Azarenka’s two grand slam titles have both been achieved without facing the American, who was eliminated in both those tournaments after being hobbled by foot injuries.
As second seed on the lower half of the draw, Azarenka would not meet Williams until the final but the 24-year-old was reluctant to talk up their grand slam rivalry, which has her on the wrong side of an 8-0 head-to-head record.
When asked by reporters on Sunday if Williams was the player to beat in Melbourne, Azarenka responded: “Well, if you meet her, yes.
“But I think everybody is the one to beat here. We have such a high competition right now.
“You always have to look for every opponent you play. You cannot look past anybody because everybody is prepared, everybody wants it badly.
“(Regarding) her last season, of course, everybody will be motivated to beat her.”
Azarenka controversially avoided Williams in the leadup to last year’s tournament when she pulled out of their match at the Brisbane International citing an infected toenail from a bad pedicure.
She was beaten in straight sets for this year’s Brisbane title by Williams, however, the American landing a psychological blow before the year’s first grand slam.
Azarenka said that defeat had no impact on her confidence.

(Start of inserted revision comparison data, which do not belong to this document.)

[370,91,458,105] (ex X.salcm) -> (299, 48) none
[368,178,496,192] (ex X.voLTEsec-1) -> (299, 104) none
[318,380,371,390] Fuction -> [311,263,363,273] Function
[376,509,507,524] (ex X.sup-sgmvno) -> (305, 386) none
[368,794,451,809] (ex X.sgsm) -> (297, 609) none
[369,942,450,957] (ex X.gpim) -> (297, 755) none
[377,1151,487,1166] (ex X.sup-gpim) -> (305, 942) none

“I think it was a great preparation, the whole week in Brisbane, to play actually so many different types of players,” she said. “That’s what you want to get in the beginning of the season and in preparation for the event like this.”
Azarenka faces 90th-ranked Swede Johanna Larsson in her first round match on Tuesday, a player she beat comfortably in straight sets in the opening round of the 2011 U.S. Open, their sole meeting.

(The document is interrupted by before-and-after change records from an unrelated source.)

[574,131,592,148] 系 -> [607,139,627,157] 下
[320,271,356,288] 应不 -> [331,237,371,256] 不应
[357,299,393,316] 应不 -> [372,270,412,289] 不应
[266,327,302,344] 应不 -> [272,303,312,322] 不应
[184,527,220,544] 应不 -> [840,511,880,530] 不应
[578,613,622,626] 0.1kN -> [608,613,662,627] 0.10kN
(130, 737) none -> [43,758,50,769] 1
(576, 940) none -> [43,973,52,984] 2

An intriguing matchup looms against 13th seed Sloane Stephens in the fourth round.
The pair played in a semi-final last year, a match plunged into controversy when Azarenka took a prolonged medical time-out after blowing five match points against the young American.
Former players and pundits accused Azarenka of gamesmanship and the Belarusian displayed commendable grit in the face of one of the most hostile crowds in memory at Melbourne Park when she beat sentimental favourite Li Na for the title.
On the eve of the final, Azarenka launched a media campaign to try to swing public opinion in her favour, and she was on the front foot again on Sunday in praising the Australian crowds, despite the harsh reception she received in her last match at Melbourne Park.
“It’s amazing. Every time I come back here, I love Australia so much,” she said. “It’s been like this since I actually came here for the first time as a junior.
“Just enjoy playing here. I think the fans are amazing here. It’s called a players-friendly grand slam for a reason, that’s for sure.”